AVAILABLE RECORDS:
────

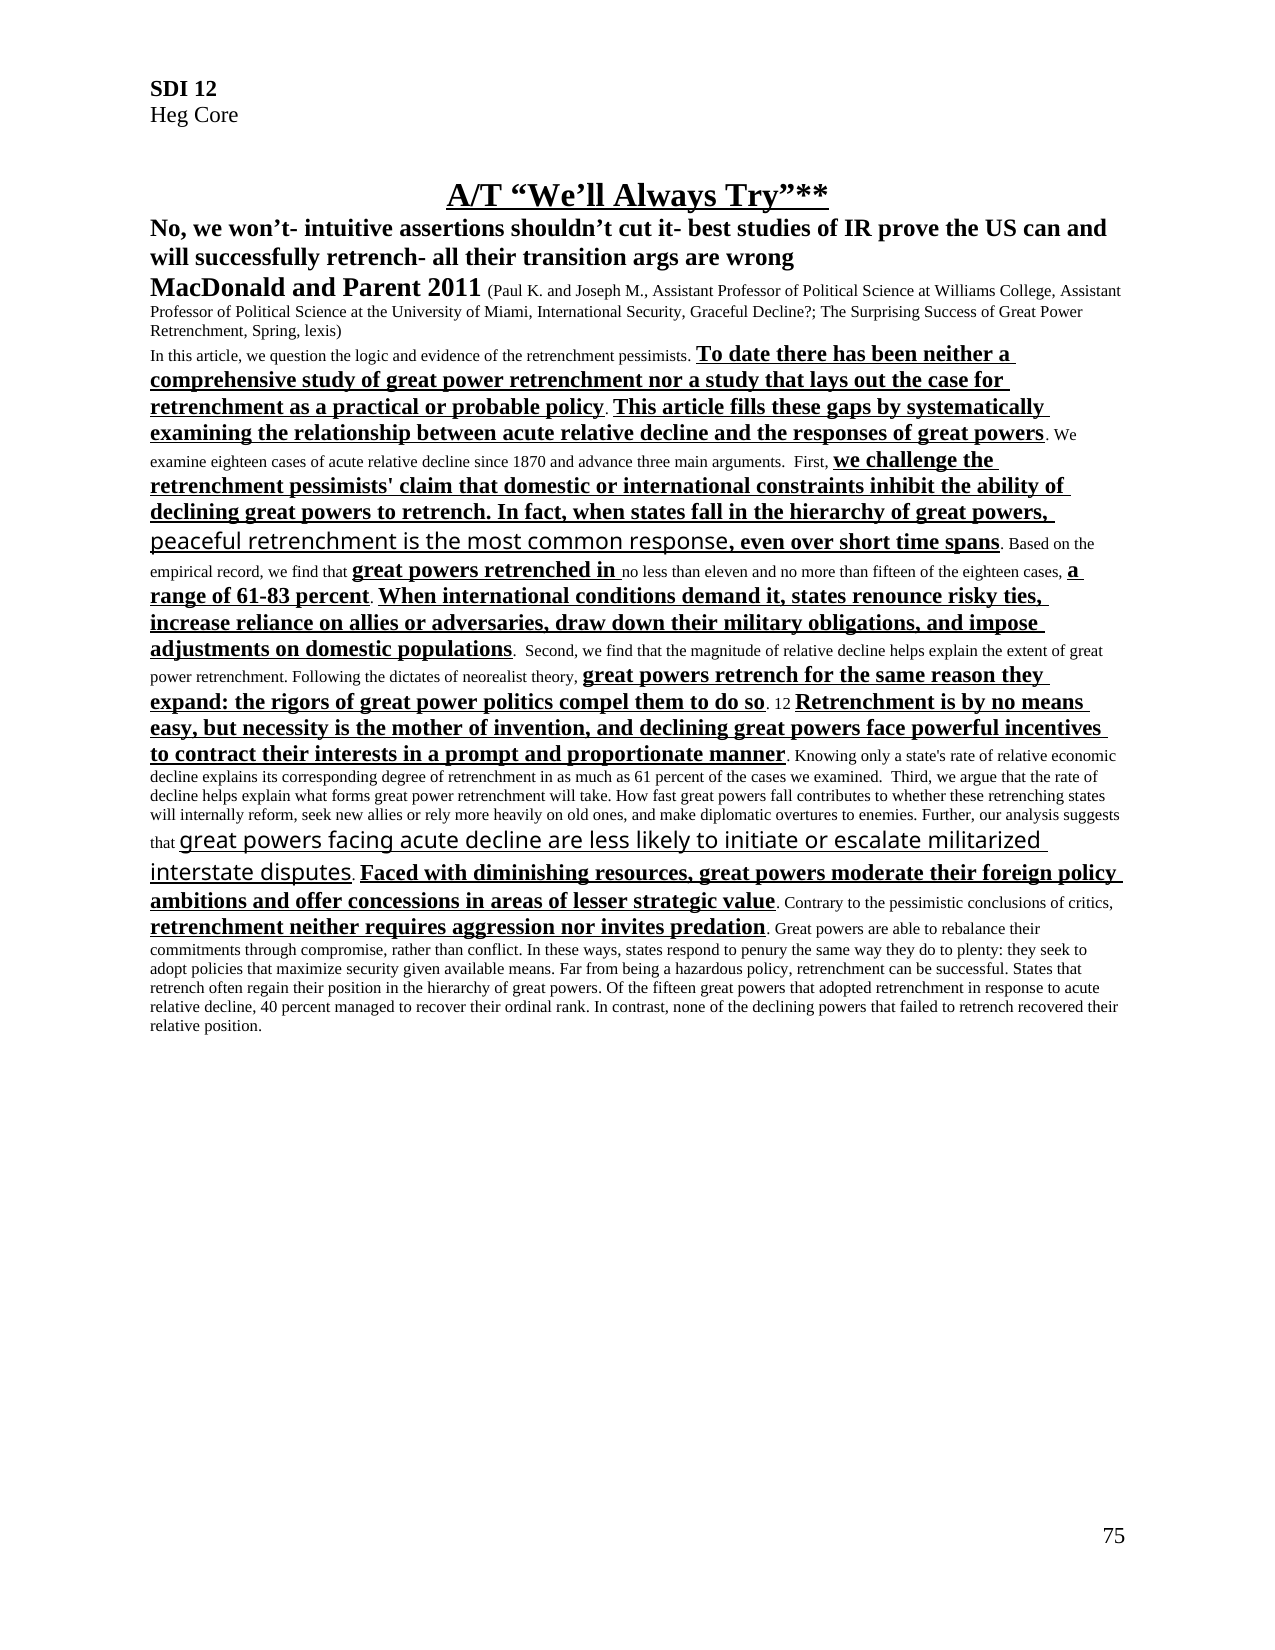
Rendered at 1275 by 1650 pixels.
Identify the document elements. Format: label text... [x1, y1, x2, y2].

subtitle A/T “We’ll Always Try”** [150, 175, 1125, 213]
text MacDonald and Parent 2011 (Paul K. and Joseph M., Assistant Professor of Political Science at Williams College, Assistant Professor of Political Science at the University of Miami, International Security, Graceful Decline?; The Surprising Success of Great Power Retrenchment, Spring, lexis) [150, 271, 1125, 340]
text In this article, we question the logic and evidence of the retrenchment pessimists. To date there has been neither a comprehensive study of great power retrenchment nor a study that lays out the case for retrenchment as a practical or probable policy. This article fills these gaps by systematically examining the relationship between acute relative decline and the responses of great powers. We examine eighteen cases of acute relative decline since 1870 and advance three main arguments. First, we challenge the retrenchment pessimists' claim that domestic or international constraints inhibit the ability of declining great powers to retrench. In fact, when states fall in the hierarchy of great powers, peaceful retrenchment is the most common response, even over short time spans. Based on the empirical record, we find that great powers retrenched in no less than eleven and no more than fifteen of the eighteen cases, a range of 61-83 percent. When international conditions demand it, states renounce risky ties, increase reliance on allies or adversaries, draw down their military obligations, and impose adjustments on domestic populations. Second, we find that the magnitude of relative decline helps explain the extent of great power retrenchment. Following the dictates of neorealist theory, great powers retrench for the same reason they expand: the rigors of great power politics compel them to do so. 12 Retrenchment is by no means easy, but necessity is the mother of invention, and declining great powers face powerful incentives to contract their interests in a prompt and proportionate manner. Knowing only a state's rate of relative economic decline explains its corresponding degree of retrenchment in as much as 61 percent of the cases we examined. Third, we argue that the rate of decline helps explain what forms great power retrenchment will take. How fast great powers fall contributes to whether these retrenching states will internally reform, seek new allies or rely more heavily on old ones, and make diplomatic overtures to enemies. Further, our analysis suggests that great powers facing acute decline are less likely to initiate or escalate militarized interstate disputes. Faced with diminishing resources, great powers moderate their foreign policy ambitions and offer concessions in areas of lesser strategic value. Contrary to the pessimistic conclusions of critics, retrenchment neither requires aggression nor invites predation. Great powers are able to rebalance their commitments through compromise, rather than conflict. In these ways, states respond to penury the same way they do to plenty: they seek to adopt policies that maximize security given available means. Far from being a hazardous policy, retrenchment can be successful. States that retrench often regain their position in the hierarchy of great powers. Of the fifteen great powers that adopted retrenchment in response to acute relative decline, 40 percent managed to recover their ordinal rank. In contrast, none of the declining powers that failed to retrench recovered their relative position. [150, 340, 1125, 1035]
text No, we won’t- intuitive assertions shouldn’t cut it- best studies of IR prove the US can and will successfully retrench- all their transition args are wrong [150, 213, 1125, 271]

────

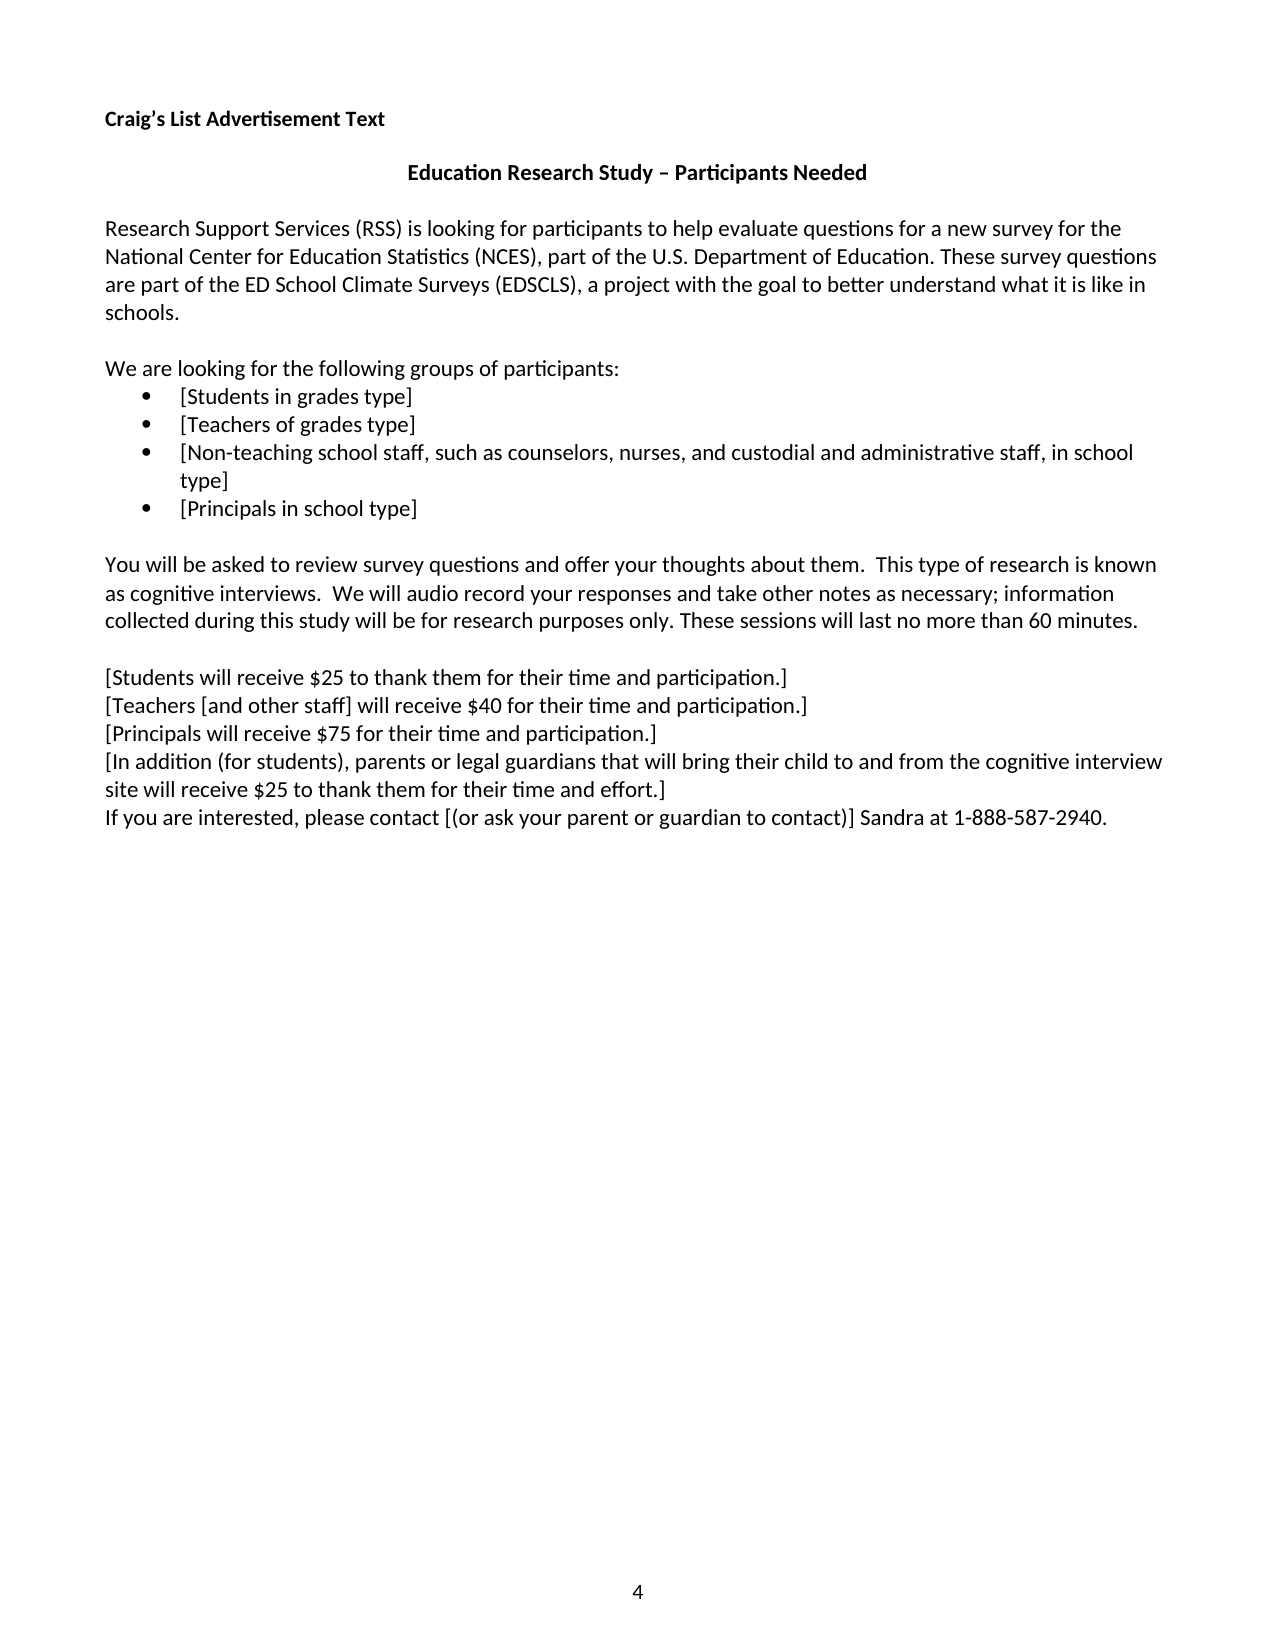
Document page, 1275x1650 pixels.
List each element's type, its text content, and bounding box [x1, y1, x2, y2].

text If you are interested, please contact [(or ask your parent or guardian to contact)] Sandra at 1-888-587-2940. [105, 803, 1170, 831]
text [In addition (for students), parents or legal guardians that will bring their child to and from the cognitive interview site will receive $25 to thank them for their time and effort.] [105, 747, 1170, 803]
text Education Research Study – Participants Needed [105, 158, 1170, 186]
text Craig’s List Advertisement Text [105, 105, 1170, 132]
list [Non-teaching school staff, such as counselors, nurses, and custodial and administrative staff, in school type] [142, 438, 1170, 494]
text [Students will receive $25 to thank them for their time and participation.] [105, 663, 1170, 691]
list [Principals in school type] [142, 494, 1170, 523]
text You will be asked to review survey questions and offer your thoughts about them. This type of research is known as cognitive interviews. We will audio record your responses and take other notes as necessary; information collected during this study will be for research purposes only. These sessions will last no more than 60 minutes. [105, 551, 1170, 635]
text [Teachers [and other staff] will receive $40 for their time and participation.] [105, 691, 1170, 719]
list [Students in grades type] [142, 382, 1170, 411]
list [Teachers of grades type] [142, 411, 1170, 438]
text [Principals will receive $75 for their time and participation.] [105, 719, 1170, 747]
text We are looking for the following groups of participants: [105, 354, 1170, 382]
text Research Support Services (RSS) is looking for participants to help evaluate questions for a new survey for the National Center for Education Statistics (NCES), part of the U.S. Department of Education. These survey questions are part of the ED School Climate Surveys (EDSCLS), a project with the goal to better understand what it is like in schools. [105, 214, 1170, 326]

────

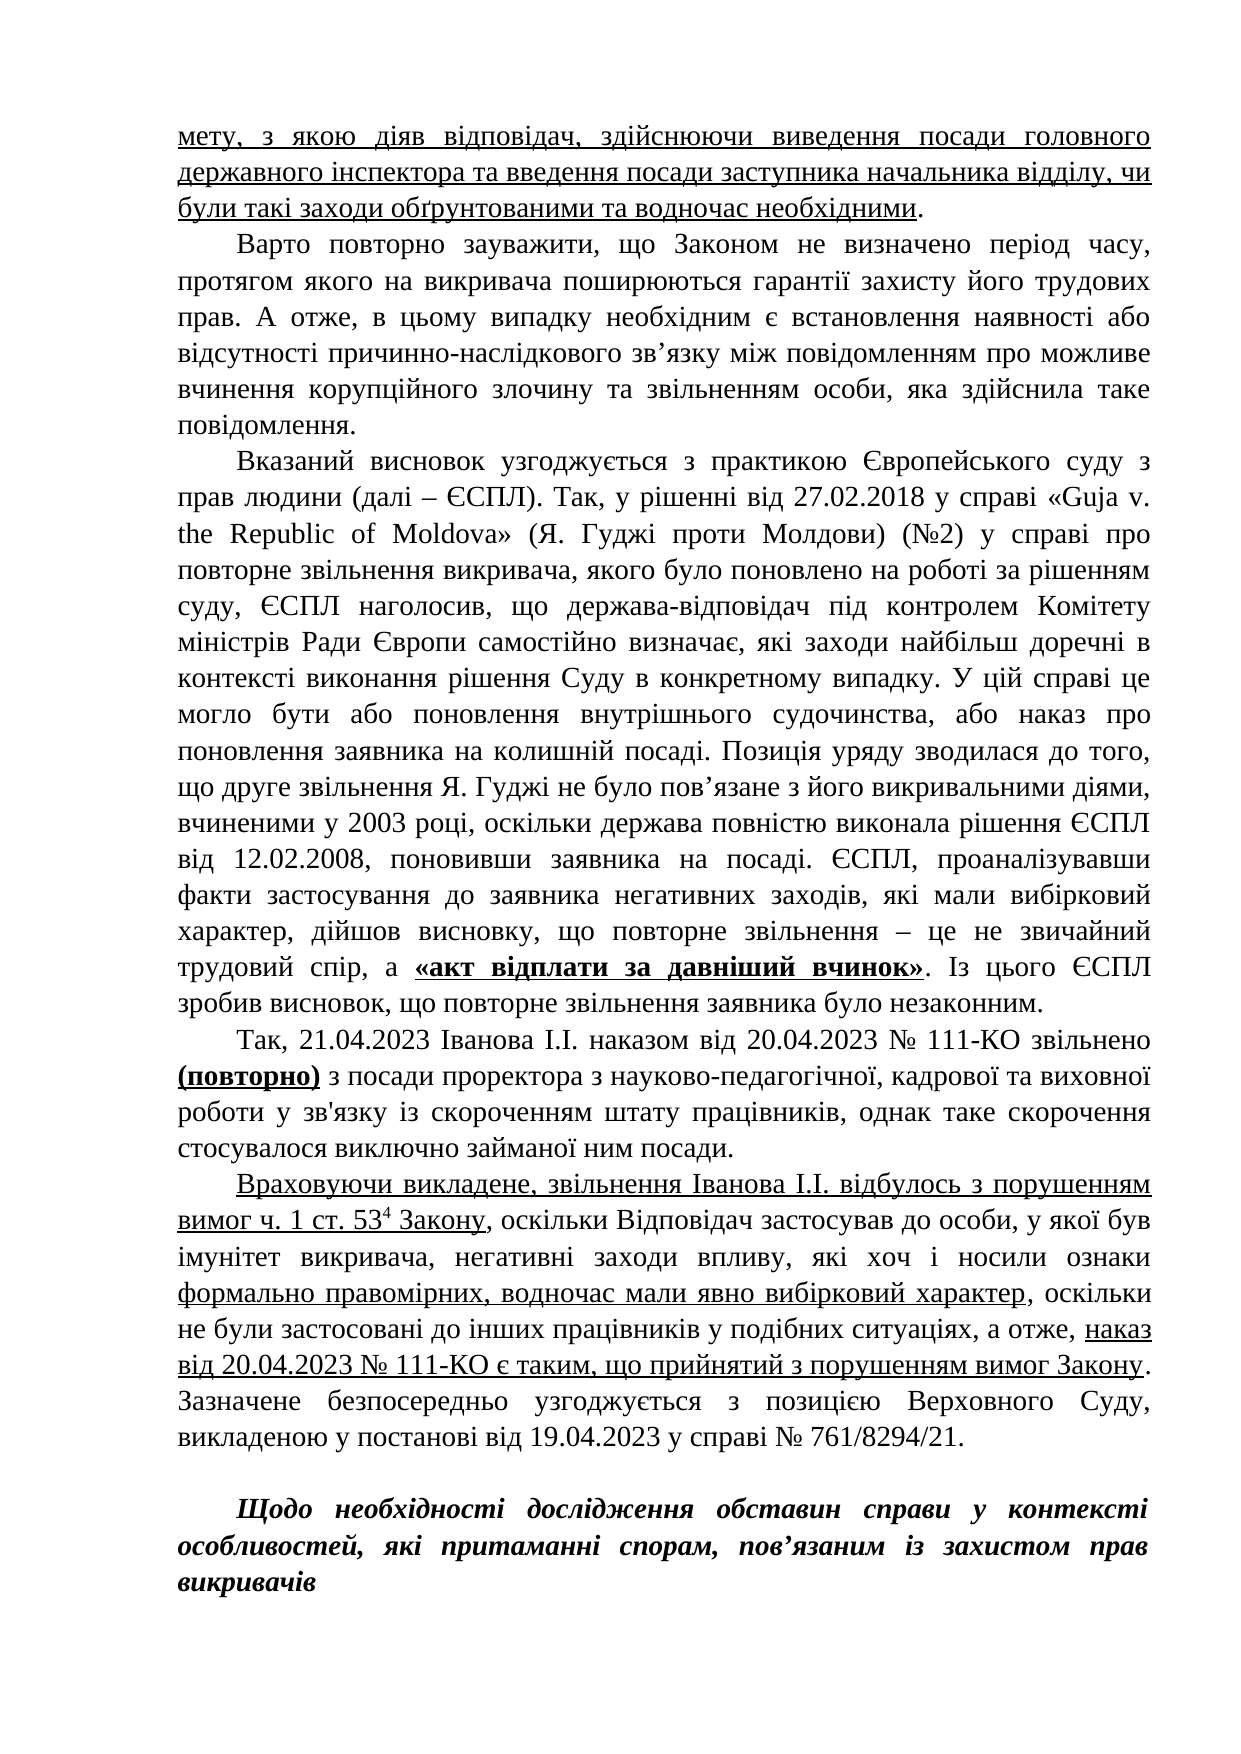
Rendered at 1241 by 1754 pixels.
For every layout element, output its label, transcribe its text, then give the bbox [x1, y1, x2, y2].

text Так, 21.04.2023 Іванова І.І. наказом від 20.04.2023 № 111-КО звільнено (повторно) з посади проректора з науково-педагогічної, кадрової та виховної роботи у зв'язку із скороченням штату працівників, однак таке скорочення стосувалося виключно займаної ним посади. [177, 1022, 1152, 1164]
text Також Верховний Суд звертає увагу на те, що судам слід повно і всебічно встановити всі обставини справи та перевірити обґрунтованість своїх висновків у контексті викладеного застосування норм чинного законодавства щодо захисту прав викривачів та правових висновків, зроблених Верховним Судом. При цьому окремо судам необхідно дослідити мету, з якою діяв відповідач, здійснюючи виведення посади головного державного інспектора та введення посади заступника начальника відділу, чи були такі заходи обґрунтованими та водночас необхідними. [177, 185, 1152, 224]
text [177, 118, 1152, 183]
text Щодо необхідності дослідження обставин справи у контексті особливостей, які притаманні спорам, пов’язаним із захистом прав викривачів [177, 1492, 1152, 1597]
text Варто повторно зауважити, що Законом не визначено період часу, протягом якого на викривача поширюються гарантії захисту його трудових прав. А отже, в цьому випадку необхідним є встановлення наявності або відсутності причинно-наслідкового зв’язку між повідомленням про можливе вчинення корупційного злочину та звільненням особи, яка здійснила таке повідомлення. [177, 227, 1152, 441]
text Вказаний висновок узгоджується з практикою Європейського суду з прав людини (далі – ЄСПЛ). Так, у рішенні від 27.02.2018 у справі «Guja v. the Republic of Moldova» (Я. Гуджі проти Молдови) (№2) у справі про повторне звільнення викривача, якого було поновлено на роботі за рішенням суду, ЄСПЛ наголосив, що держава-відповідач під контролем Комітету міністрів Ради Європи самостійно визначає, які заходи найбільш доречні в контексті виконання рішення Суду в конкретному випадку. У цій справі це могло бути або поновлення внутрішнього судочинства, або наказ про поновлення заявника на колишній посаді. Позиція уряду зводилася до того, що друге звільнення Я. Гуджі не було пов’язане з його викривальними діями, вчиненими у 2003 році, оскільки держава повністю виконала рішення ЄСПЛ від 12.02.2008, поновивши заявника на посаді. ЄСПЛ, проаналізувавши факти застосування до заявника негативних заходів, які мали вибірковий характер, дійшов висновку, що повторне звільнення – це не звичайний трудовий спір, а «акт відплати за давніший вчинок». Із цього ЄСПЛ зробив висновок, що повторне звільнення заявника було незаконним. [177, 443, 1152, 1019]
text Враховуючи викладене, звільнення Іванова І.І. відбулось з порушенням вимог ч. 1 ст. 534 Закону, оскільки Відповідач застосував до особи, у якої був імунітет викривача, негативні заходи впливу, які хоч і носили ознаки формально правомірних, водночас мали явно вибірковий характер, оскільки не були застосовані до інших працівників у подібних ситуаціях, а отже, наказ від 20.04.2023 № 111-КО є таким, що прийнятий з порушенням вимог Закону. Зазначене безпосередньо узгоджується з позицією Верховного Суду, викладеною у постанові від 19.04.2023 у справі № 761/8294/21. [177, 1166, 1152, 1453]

────

TASK PROMPT:
Wherever a line in the data above holds "Principals", copy that line.

RESPONSE FOR THIS EXERCISE:
list [Principals in school type] [142, 494, 1170, 523]
text [Principals will receive $75 for their time and participation.] [105, 719, 1170, 747]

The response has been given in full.